What can you do if you are worried about the incursion of Critical Social Justice (CSJ) ideology into clinical and counselling psychology? Trying to address the problem directly with professional bodies that have been captured by this ideology, such as The British Psychological Society, can be a frustrating and ultimately futile endeavour. A more fruitful course of action may be to contact the appropriate regulatory body in your country. Regulators have a duty to protect the public and can take action if professionals on their register do not meet their standards.
In this short article I will share with you my experience of raising concerns with our regulator here in the UK – the Health Care Professions Council (HCPC). The HCPC regulates practitioner psychologists and sets standards for individual practitioners, education and training programmes. Although they are a UK regulator, I believe that some of the issues described here will be relevant in other national contexts.
I wrote to the HCPC in January this year, after reading about a UK clinical training course that is encouraging its trainees to be social justice activists while also setting out to ‘decolonise’ its curriculum. In my letter I expressed concern that the aims and assertions of CSJ ideology appear to be at odds with many of the HCPC’s Standards of conduct, performance and ethics for practitioner psychologists. I cited a number of specific standards that I believe are being breached. For the purposes of this article here are the main points I made:
- The politicisation of clinical psychology and the training of psychologists to become social justice activists is beyond the scope of clinical practice, incompatible with the scientist-practitioner model and a potential risk to clients.
- CSJ’s rejection of objective scientific enquiry poses a serious threat to the provision of efficacious and evidence-based psychological treatments.
- The widespread adoption of CSJ has the potential for causing harm to the profession, to the NHS and other mental healthcare services.
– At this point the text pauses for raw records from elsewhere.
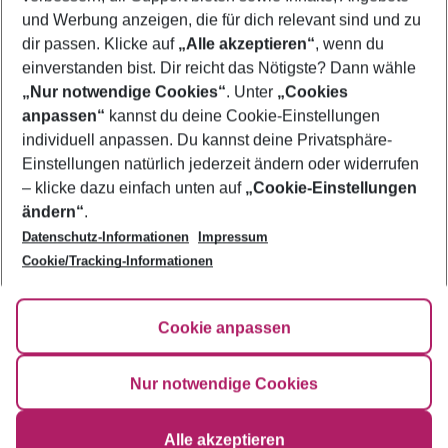
und Werbung anzeigen, die für dich relevant sind und zu
Flug & Hotel Pointe aux Piments
dir passen. Klicke auf
„Alle akzeptieren“
, wenn du
einverstanden bist. Dir reicht das Nötigste? Dann wähle
„Nur notwendige Cookies“
. Unter
„Cookies
anpassen“
kannst du deine Cookie-Einstellungen
Footer
Footer navigation
individuell anpassen. Du kannst deine Privatsphäre-
Über uns
Einstellungen natürlich jederzeit ändern oder widerrufen
AGB
– klicke dazu einfach unten auf
„Cookie-Einstellungen
Service & Hilfe
Bestpreisgarantie
ändern“
.
Datenschutz-Informationen
Impressum
Agenturbetreuung
Cookie-Einstellungen ändern
Folge uns
Barrierefreies Reisen
Cookie/Tracking-Informationen
Cookie-Richtlinie
Check-in
Datenschutz
FAQ
Fakten
Cookie anpassen
HanseMerkur Reiseversicherung
Flexibel buchen
Hilfe & Kontakt
Impressum
Newsletter
Nur notwendige Cookies
Ergebnisse filtern
Alle akzeptieren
I supported these points with evidence, including documentation promoting social justice activism in UK clinical training courses, a link to a recent BMJ article about the dangers of ‘decolonisation’ and two research papers encouraging psychologists to use therapy as a tool to teach white people how not to be racist.
In a subsequent email I drew the HCPC’s attention to The Cass Review interim report on gender identity services for children and young people which highlights the risks of health professionals unquestioningly adopting a ‘gender-affirming’ approach. The report also refers to research data that forms the basis for treatments for gender dysphoria being “interpreted from a particular ideological and/or theoretical standpoint”.
The HCPC replied to my letter, stating: “We take the concerns you have outlined seriously, and so to follow up on the issue you have raised, we are intending to raise the issue of CSJ Theory in our discussions with the psychologist professional bodies we liaise with.”
They acknowledged: “Your letter has raised some wider issues such as our approach to CSJ Theory’s application in approved programmes, and the use of CSJ Theory in practice. CSJ Theory is not specifically referenced within our standards.”
Finally, the HCPC requested: “If you have specific concerns about an education provider’s practice of CSJ Theory, you can raise those with us via our education team, and we can look into this further. More information about how to raise a concern with an existing programme can be found here. Likewise if you have a concern that a specific registrant is not meeting their HCPC standards, we would strongly encourage you to raise a concern with our fitness to practise team here.
I would strongly encourage you to do the same. The HCPC noted that mine was the first contact they had received regarding CSJ. This is an opportunity to make sure that it is not the last. Make your voices heard. If you have any concerns about CSJ being taught on a clinical training course or about an HCPC registrant who is promoting CSJ ideology, now is your chance to report them to the regulator. For those of you who do not practice in the UK, please contact the regulator in your area. If we don’t act now, this ideology will change our profession beyond recognition.